L’irruzione di Fico sulla scena della crisi, sia pure solo in veste di esploratore, e per un’ipotesi di maggioranza parlamentare striminzita, come del resto sarebbe anche quella composta da pentastellati e leghisti, ha restituito a Di Maio il coraggio o il realismo, o entrambi, di interrompere il dialogo più o meno a distanza con Salvini. Che non c’è rimasto solo male, ma è andato su tutte le furie, scagliandosi contro Mattarella, scambiando per un colpo di Stato, o quasi, il coinvolgimento del Pd nello scenario di un nuovo governo e minacciando “una passeggiata su Roma”, variante della più celebre e infausta marcia di Benito Mussolini e delle camicie nere nel 1922.

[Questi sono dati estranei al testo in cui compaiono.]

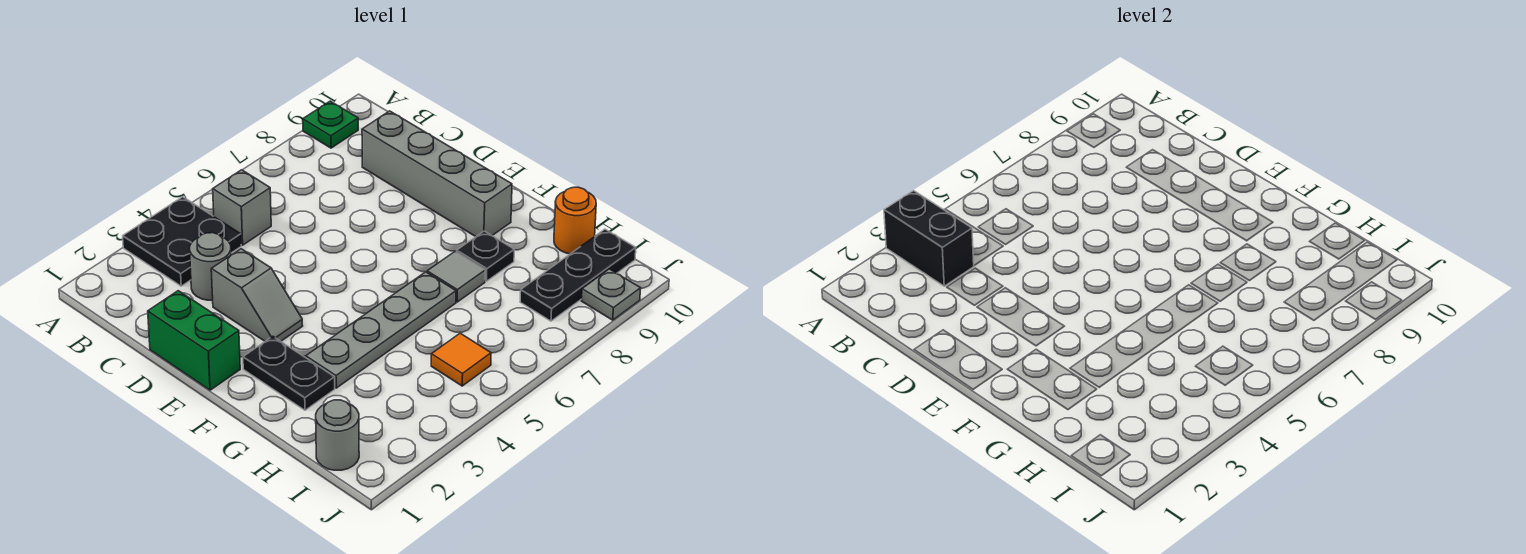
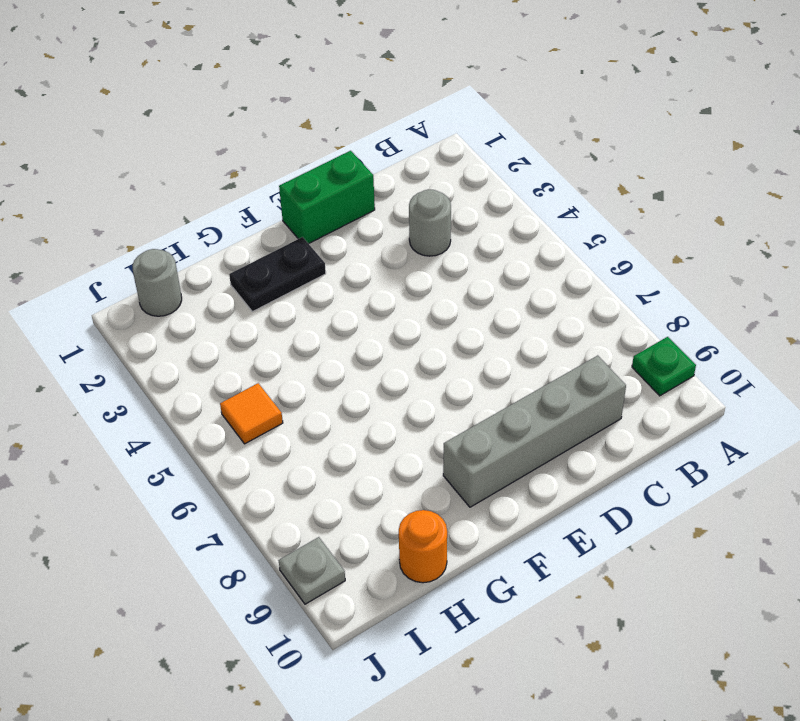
none -> black plate A3:B4 level 1
none -> grey brick B5 level 1
none -> grey slope D3:E3 level 1 top D

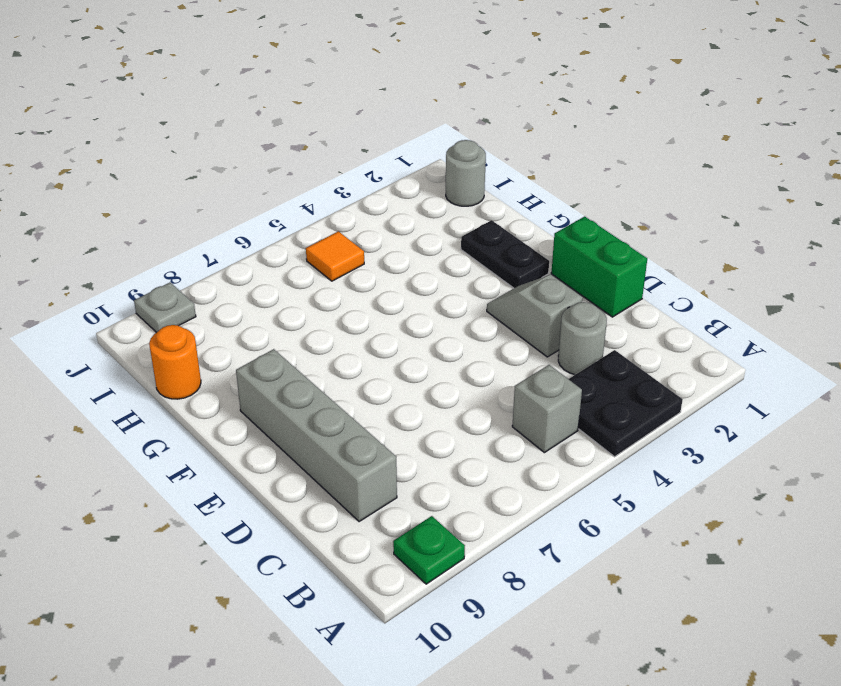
none -> grey plate G3:G6 level 1
none -> grey tile G7 level 1
none -> black plate G8 level 1

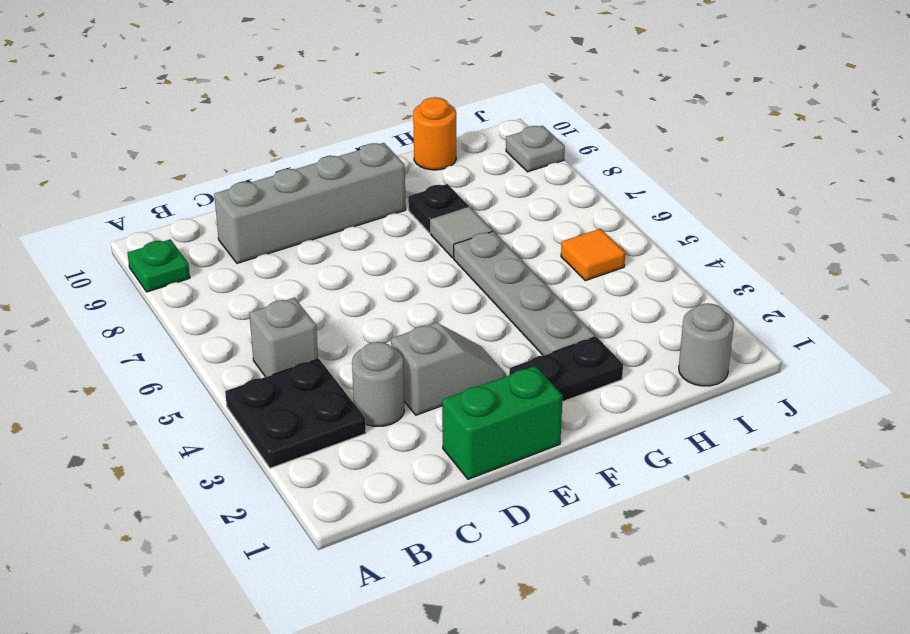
none -> black plate I8:I10 level 1
none -> black brick A3:B3 level 2

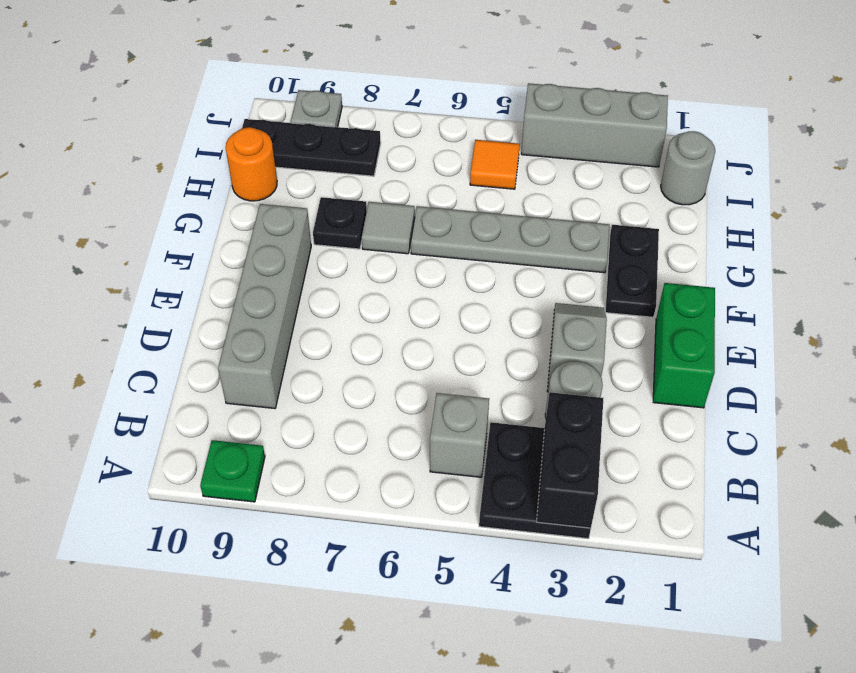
grey brick J2:J4 level 1 -> none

La rinuncia di Di Maio al cosiddetto forno leghista, nel timore peraltro che il suo collega di partito Fico possa sopravvivere politicamente alla disperata missione di un’intesa col Pd diventando per la sua carica di presidente della Camera un concorrente alla guida di un governo istituzionale, di decantazione, di emergenza e quant’altro, ha fatto tirare un sospiro di sollievo anche nella redazione del Fatto Quotidiano. Il cui direttore Marco Travaglio, sicuro di vedere e difendere la causa dei leghisti meglio dei loro capi pro-tempore, ha gridato a suo modo, già nel titolo del suo editoriale “Basta cazzate”.
In verità, Travaglio se l’è presa con quelle di Salvini, che non ha mai visto come un buon interlocutore o potenziale alleato dei grillini, preferendogli mille volte il pur debole -o proprio perché più debole- Partito Democratico. Il cui programma, guarda caso, il professore e altri esperti incaricati da Di Maio di studiare la materia hanno appena scoperto maggiormente vicino a  quello delle cinque stelle, non si è ben capito se al netto o al lordo delle modifiche apportate dopo le elezioni del 4 marzo al testo approvato prima dalla base col solito sistema digitale.

Ma il direttore del Fatto ha parlato a nuora, cioè Salvini, perché suocera intenda, cioè Di Maio. Che ha inteso, non so ancora se in tempo per salvare la sua ormai ammaccata leadership politica nel movimento.